**Your assignment**
From the reading list below, copy the passage between "Victor Ray, Critical" and "ownership, and more.", inclusive.
(Text provided Opens)
In this deeply researched and fast-moving narrative, Kendi chronicles the entire story of anti-Black racist ideas and their staggering power over the course of American history. Stamped from the Beginning uses the lives of five major American intellectuals to offer a window into the contentious debates between assimilationists and segregationists and between racists and antiracists.
Nikole Hannah-Jones and the New York Times Magazine, The 1619 Project: A New Origin Story (New York: Random House, 2021).
In late August 1619, a ship arrived in the British colony of Virginia bearing a cargo of twenty to thirty enslaved people from Africa. Their arrival led to the barbaric and unprecedented system of American chattel slavery that would last for the next 250 years. This is sometimes referred to as the country’s original sin, but it is more than that: It is the source of so much that still defines the United States.
Isabel Wilkerson, Caste: The Origins of Our Discontents (New York: Random House, 2020.
This book points to our entire social structure as an unrecognized caste system. Most people see America as racist, and Wilkerson agrees that it is indeed racist. She points out that we tend to refer to slavery as a “sad, dark chapter” in America when in fact it lasted for hundreds of years - but in order to maintain the social order, it was necessary to give Black people the lowest possible status. Whites in turn got top status. In between came the middle castes of “Asians, Latinos, indigenous people, and immigrants of African descent” to fill out the originally bipolar hierarchy.
Michelle Alexander, The New Jim Crow: Mass Incarceration in the Age of Colorblindness (New York: The New Press, 2010).
Alexander argues that the War on Drugs and policies that deny convicted felons equal access to employment, housing, education, and public benefits create a permanent under caste based largely on race. Argues that the War on Drugs and policies that deny convicted felons equal access to employment, housing, education, and public benefits create a permanent under caste based largely on race.
Richard Rothstein, The Color of Law: A Forgotten History of How Our Government Segregated America. (Logan, IA: Perfection Learning, 2019).
Rothstein explodes the myth that America’s cities came to be racially divided through de facto segregation – that is, through individual prejudices, income differences or the actions of private institutions like banks and real estate agencies. Rather, he makes clear that it was de jure segregation – the laws and policy decisions passed by local, state and federal governments – that actually promoted the discriminatory patterns that continue to this day.
Victor Ray, Critical Race Theory: Why It Matters & Why You Should Care (New York: Random House, 2022).
Ray draws upon the radical thinking of giants such as Ida B. Wells, W.E.B. Du Bois, and Dr. Martin Luther King, Jr., to clearly trace the foundations of critical race theory in the Black intellectual traditions of emancipation and the civil rights movement. From these foundations, Ray explores the many facets of our society that critical race theory interrogates, from deeply embedded structural racism to the historical connection between whiteness and property, ownership, and more.
Linda Villarosa, Under the Skin: The Hidden Toll of Racism on American Lives and on the Health of Our Nation (New York: Random House, 2022).
Villarosa lays bare the forces in the American health-care system and in American society that cause Black people to “live sicker and die quicker” compared to their white counterparts. Today's medical texts and instruments still carry fallacious slavery-era assumptions that Black bodies are fundamentally different from white bodies. Study after study of medical settings show worse treatment and outcomes for Black patients. Villarosa tells us why.
Ilyon Woo, Master Slave Husband Wife (London: Ithaka Press, 2023).
The remarkable true story of Ellen and William Craft, who escaped slavery through daring, determination, and disguise, with Ellen passing as a wealthy, disabled White man and William posing as “his” slave.
(Text provided Closes)
(Supplied information Opens)
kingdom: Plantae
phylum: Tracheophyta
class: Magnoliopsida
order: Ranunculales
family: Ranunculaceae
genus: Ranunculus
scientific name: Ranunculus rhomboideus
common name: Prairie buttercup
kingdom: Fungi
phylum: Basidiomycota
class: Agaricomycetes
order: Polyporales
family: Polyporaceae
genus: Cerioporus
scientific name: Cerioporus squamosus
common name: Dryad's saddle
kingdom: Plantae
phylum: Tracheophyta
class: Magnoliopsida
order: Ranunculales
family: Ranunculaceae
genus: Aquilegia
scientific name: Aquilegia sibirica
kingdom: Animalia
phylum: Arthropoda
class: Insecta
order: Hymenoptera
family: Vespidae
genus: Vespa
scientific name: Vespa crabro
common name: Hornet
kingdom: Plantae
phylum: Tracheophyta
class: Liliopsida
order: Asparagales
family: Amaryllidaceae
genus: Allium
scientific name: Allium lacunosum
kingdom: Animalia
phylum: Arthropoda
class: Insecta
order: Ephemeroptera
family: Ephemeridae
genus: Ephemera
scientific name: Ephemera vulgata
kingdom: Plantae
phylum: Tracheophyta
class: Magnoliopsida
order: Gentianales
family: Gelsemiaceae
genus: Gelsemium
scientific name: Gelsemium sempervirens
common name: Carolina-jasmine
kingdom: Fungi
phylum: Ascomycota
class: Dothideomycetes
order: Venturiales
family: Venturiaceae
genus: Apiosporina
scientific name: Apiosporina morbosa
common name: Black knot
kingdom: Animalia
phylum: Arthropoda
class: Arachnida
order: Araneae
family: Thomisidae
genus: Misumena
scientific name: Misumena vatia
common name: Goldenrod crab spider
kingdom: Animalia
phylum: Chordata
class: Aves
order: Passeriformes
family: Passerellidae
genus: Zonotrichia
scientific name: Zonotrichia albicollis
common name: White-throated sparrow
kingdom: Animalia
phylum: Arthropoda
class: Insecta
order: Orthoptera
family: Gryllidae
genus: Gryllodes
(Supplied information Closes)
**Answer section**
Victor Ray, Critical Race Theory: Why It Matters & Why You Should Care (New York: Random House, 2022).
Ray draws upon the radical thinking of giants such as Ida B. Wells, W.E.B. Du Bois, and Dr. Martin Luther King, Jr., to clearly trace the foundations of critical race theory in the Black intellectual traditions of emancipation and the civil rights movement. From these foundations, Ray explores the many facets of our society that critical race theory interrogates, from deeply embedded structural racism to the historical connection between whiteness and property, ownership, and more.